ASSIGNMENT: Reproduce the data in full, exactly as given, leaving images out.
☆ ☆ ☆ ☆ ☆
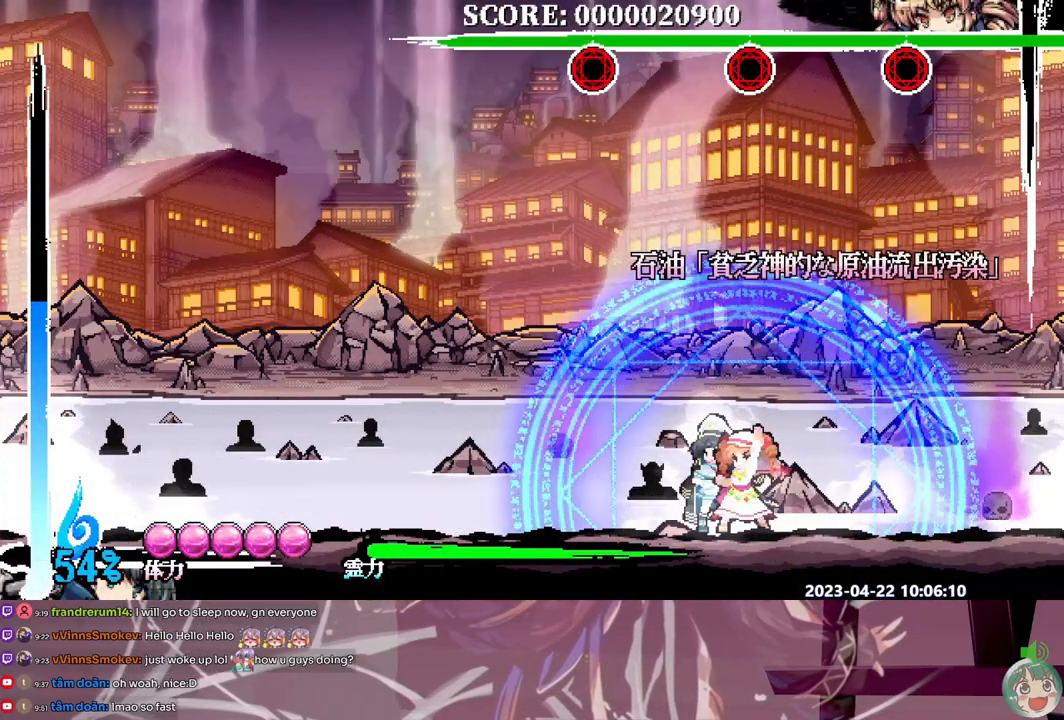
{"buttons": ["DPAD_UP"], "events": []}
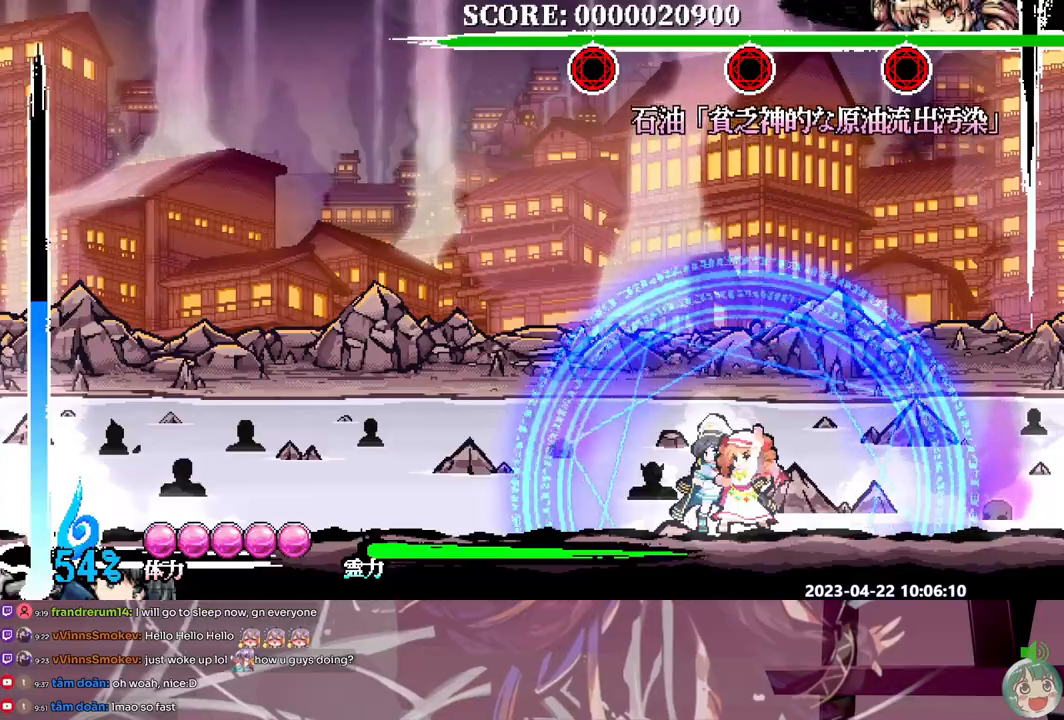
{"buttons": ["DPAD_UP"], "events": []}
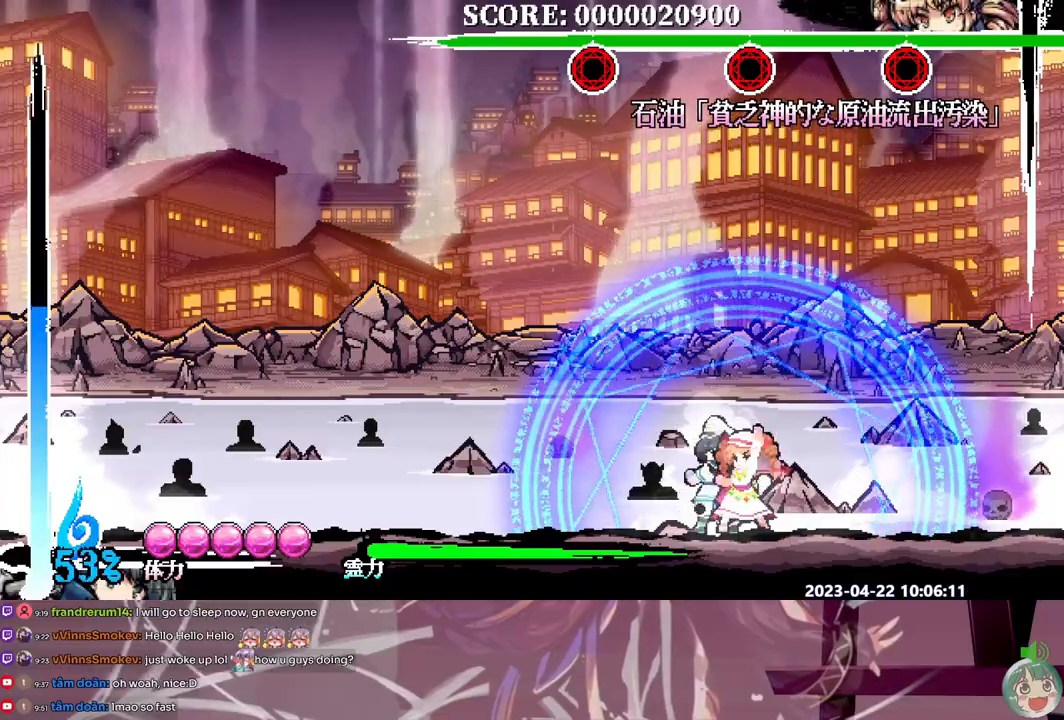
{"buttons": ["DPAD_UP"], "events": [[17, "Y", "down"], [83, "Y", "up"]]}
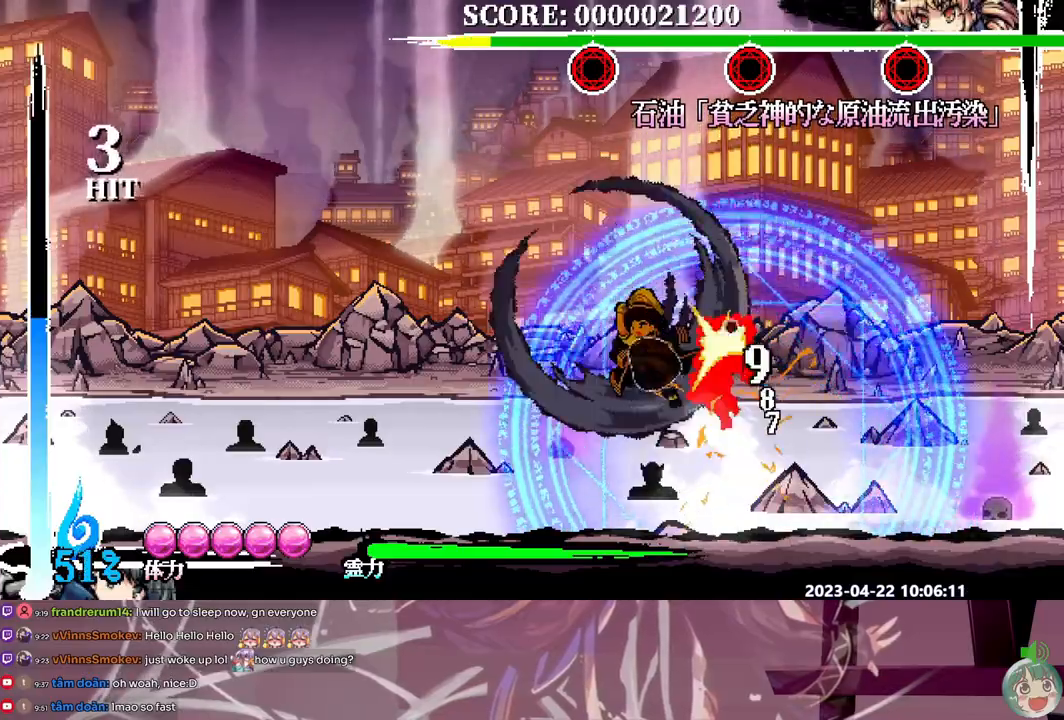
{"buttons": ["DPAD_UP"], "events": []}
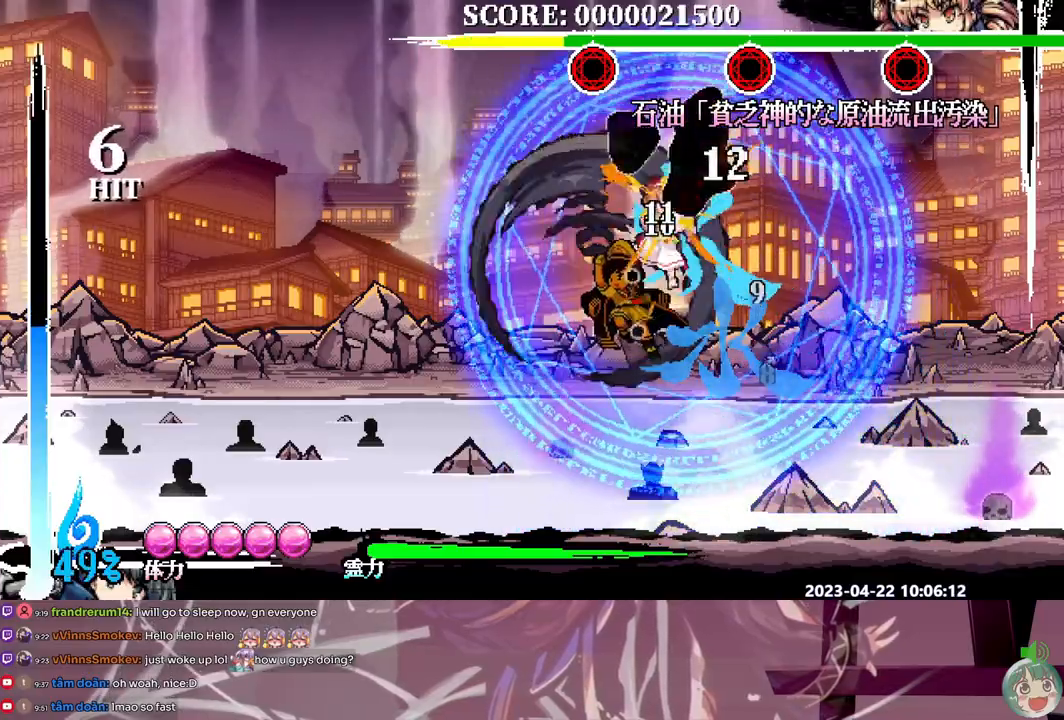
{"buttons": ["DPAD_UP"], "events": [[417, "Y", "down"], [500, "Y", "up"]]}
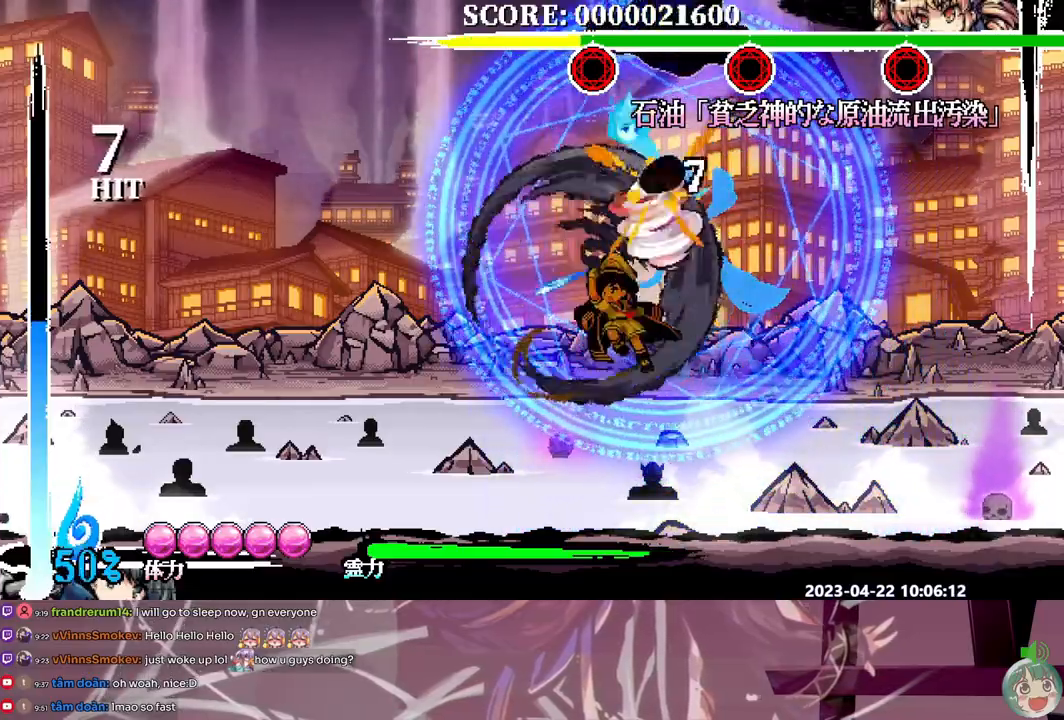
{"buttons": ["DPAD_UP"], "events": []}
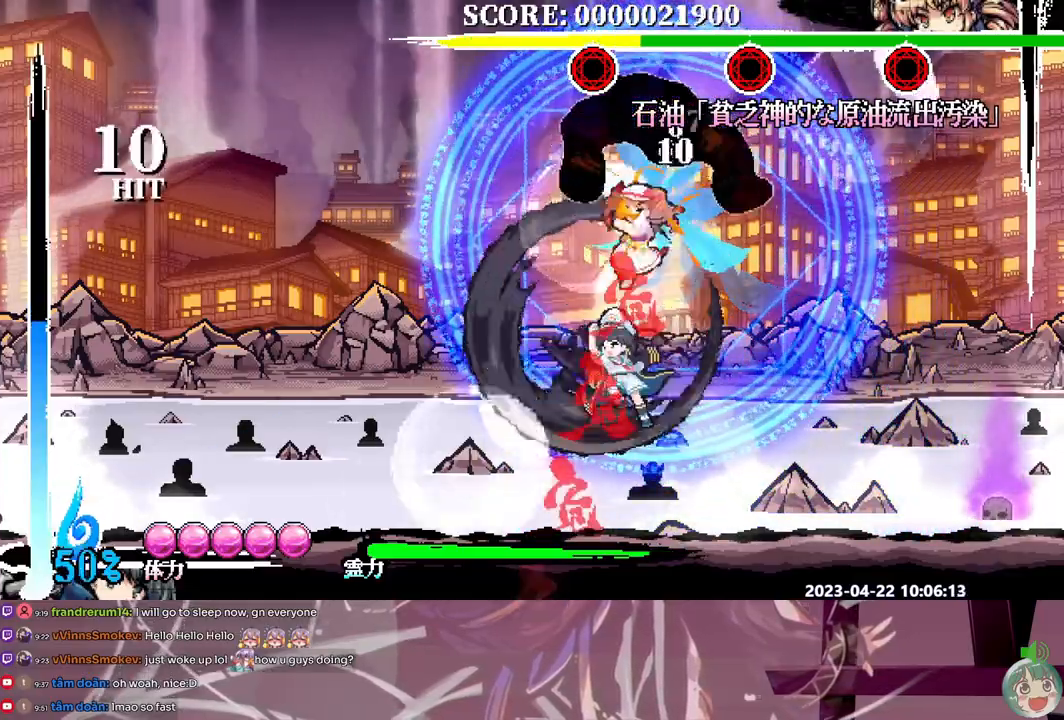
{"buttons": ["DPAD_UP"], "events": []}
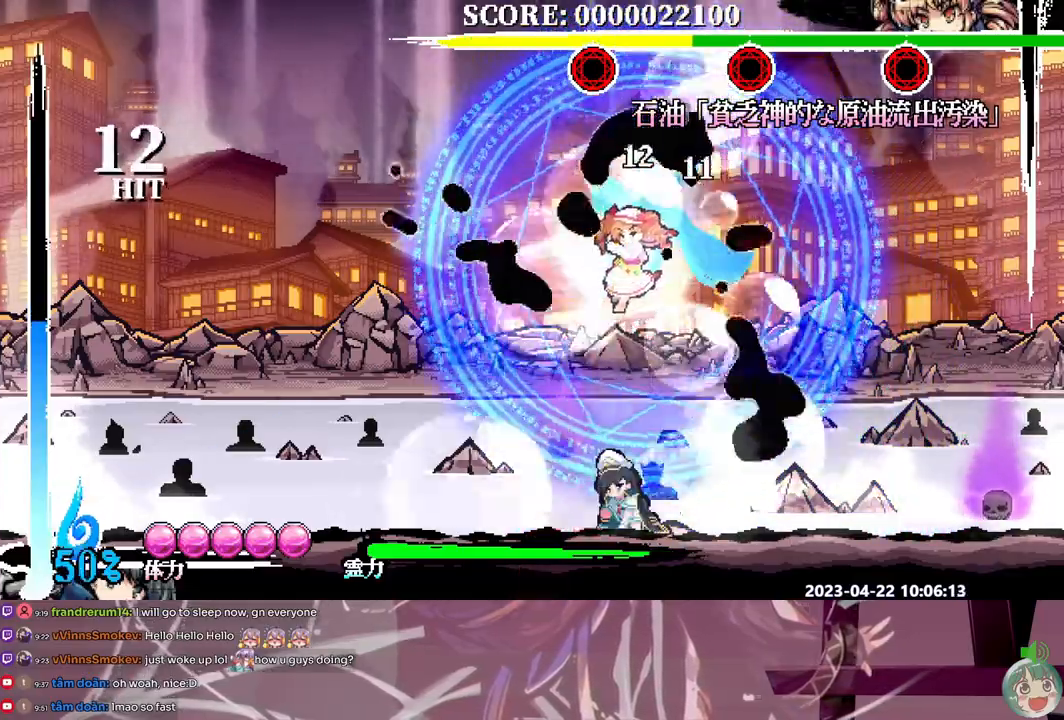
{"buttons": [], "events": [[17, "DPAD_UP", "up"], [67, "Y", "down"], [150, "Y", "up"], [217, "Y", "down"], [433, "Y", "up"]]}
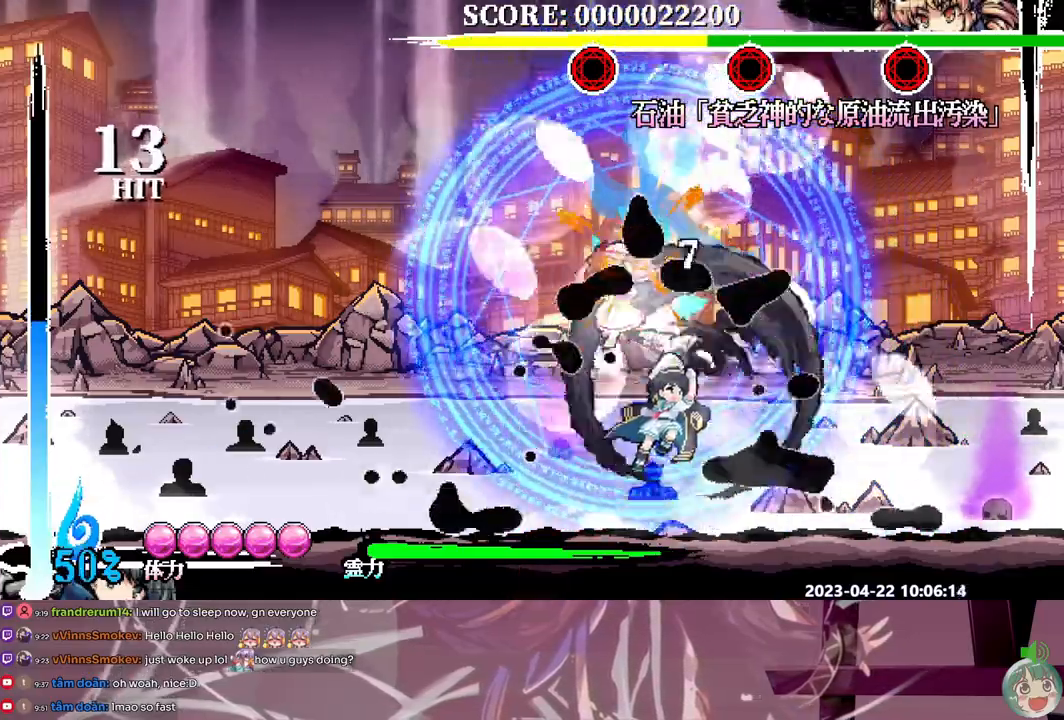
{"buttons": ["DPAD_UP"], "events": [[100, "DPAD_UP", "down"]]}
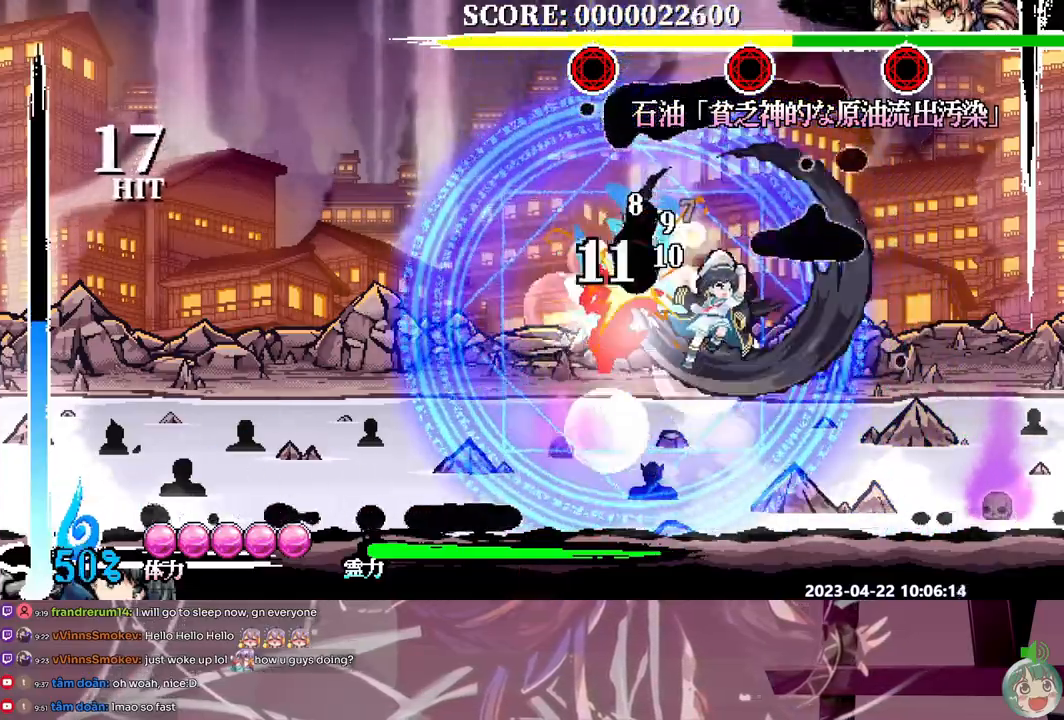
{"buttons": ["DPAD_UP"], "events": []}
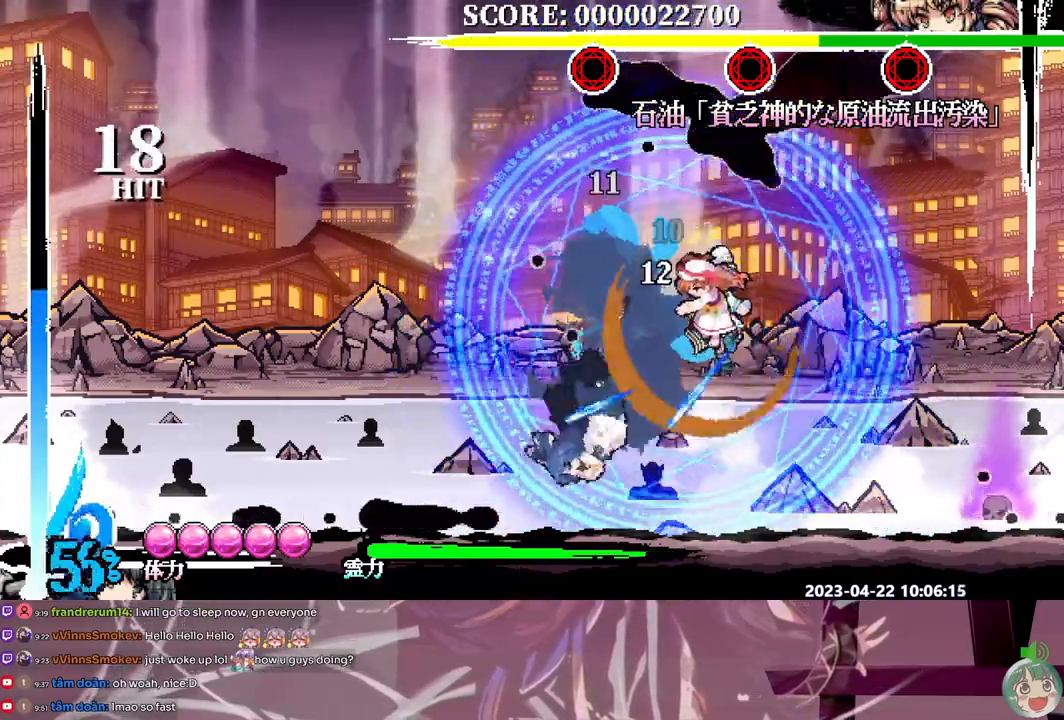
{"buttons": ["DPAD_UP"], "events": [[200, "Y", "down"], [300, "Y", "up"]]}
☆ ☆ ☆ ☆ ☆
SOLUTION FOR THIS TASK:
{"buttons": ["DPAD_UP"], "events": []}
{"buttons": ["DPAD_UP"], "events": []}
{"buttons": ["DPAD_UP"], "events": [[17, "Y", "down"], [83, "Y", "up"]]}
{"buttons": ["DPAD_UP"], "events": []}
{"buttons": ["DPAD_UP"], "events": [[417, "Y", "down"], [500, "Y", "up"]]}
{"buttons": ["DPAD_UP"], "events": []}
{"buttons": ["DPAD_UP"], "events": []}
{"buttons": [], "events": [[17, "DPAD_UP", "up"], [67, "Y", "down"], [150, "Y", "up"], [217, "Y", "down"], [433, "Y", "up"]]}
{"buttons": ["DPAD_UP"], "events": [[100, "DPAD_UP", "down"]]}
{"buttons": ["DPAD_UP"], "events": []}
{"buttons": ["DPAD_UP"], "events": [[200, "Y", "down"], [300, "Y", "up"]]}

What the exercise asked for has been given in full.